VFDs were the perfect solution to address the pump oversizing. Even at peak cooling load, electricity reduction was more than 50 per cent compared to constant-speed pumps, according to the test data. VFDs do bring the most benefit in terms of energy consumption. The pumps consumed just enough energy to provide proper service for that part of the cooling loop. In addition to the VFD testing, the research team set up four retrofit combinations to collect additional data to assess the energy savings contribution of the various retrofit measures installed at the same time. The following scenarios were analysed:
- VFD and pressure independent control valves (PICVs) in operation (final post-retrofit condition)
- VFD in operation; original air handling unit (AHU) valves
- VFD bypassed; PICVs in operation
- VFD bypassed; original AHU valves (replacement pumps and primary-secondary loop modification only)
The combination of VFDs and PICVs provided the most savings in terms of electricity consumption, detailed in images 4 through 6. “A robust monitoring effort was essential to developing these fundamental understandings and the data needed to form analyses and to develop energy conservation measures,” Waite said.

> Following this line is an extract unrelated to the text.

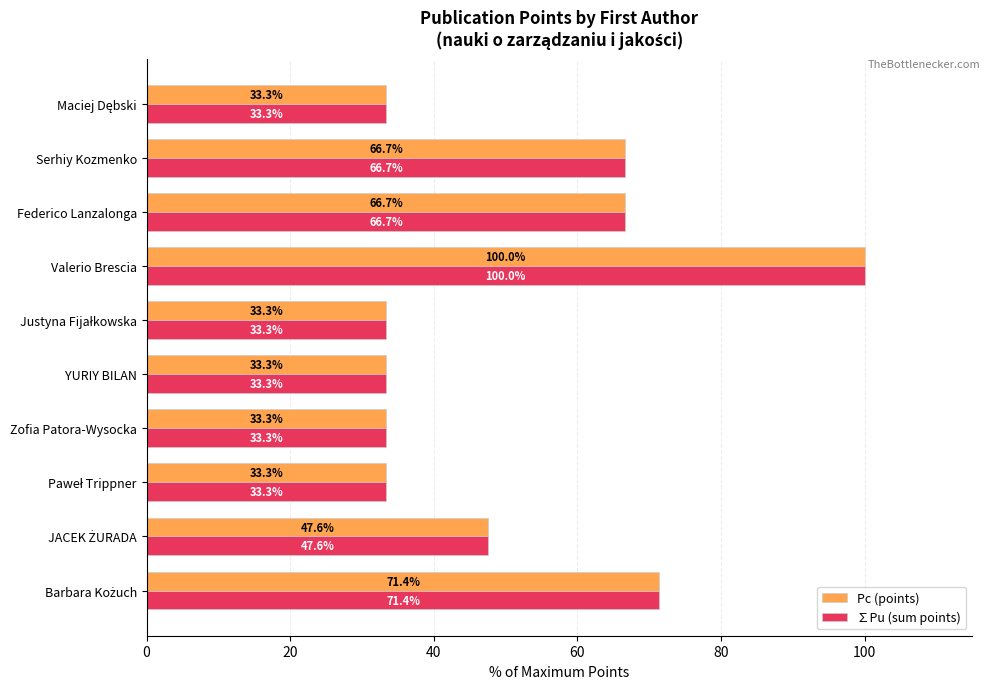

What is the approximate value of ∑Pu (sum points) at Federico Lanzalonga?

66.7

“This study further illustrates that replacing constant speed pumps with more appropriately sized equipment can significantly reduce their energy usage. Replacing the constant speed, constant flow primary HW and condenser water (CW) pumps provided estimated annual electricity savings of 20 per cent in primary HW pumping and 29 per cent in CW pumping,” Waite said in his thesis.

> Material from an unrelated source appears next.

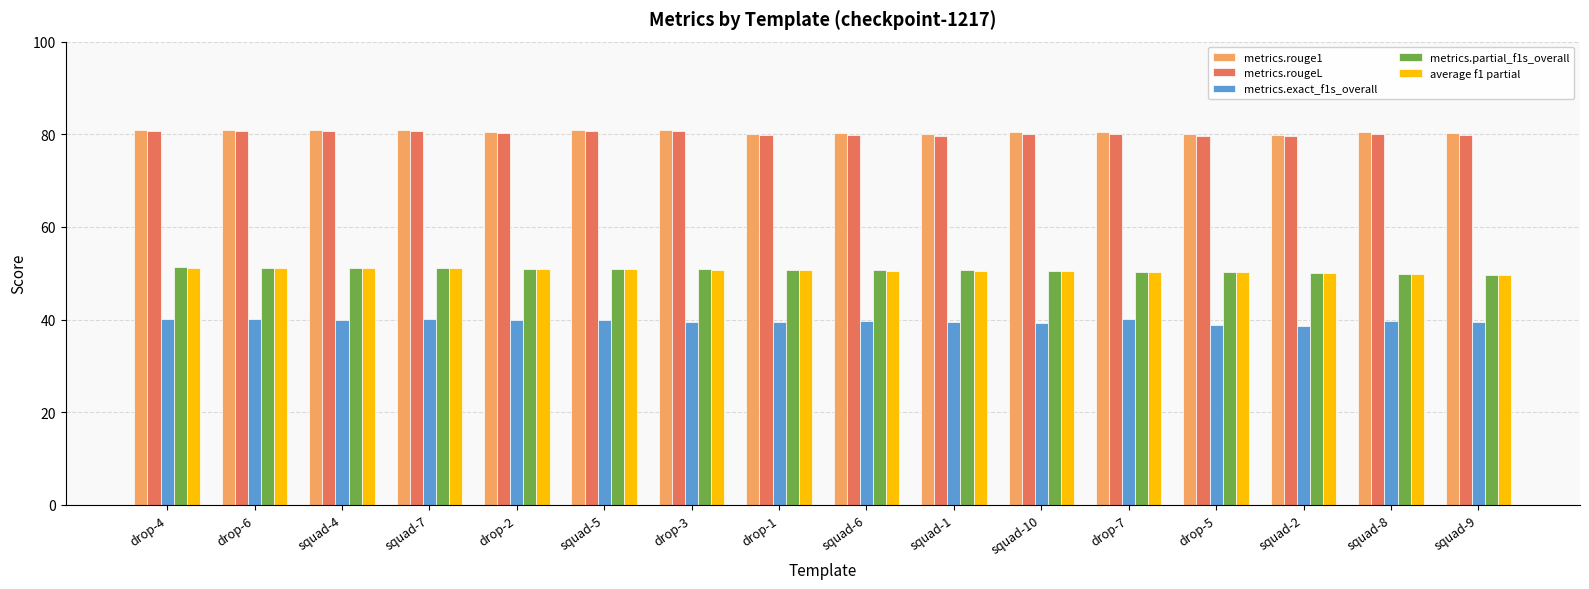

What is the difference between the highest and lowest values at squad-4?

41.0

Doing the Math: With all retrofits considered, the total annual cooling pumping energy reduction was computed to be 36.1 percent compared to the original system (see Image 6).
The data analysis of the pre- and post-retrofit conditions formed the basis for the mathematical model to assess energy consumption, calculating the following:
- pump power at thermal loads within monitoring range
- pump power at loads beyond monitoring range
- system hydraulic behaviour
- pump power
The mathematical model can provide a fast and accurate energy assessment of a hydronic system. From there, the team can install sensors at various points and recommend specific system improvements that can immediately reduce energy consumption and costs.
Monitoring system behaviour at Astor Place yielded three primary benefits: determine if equipment was operating as designed; assess the amount of energy being used and the dynamic adjustments to the load’s demands; and gain a broader understanding of system behaviour, the last of which is most intriguing for Waite.
“This will allow us to develop theories on how systems behave as a whole rather than a collection of individual parts,” Waite said.
For Related Management Company, the granular focus of the project was insightful. The project gave the company the opportunity to establish a clear chain of cause and effect when dealing with energy efficiency while driving value to the condo owners through energy savings.
As owners seek to improve efficiency of building systems, HVAC upgrades are often last on the list due to perceived high upfront costs. The results from the Astor Place Energy Improvement Project can help inform decisions about new equipment and the potential for energy savings.
“It’s not cost effective to replace a large pump as a stand-alone efficiency measure,” Waite said. “But if your BMS tells you that over a decade a 25 hp pump never operated over 15 hp, you can replace it with properly sized equipment that’s both cost effective and energy efficient.”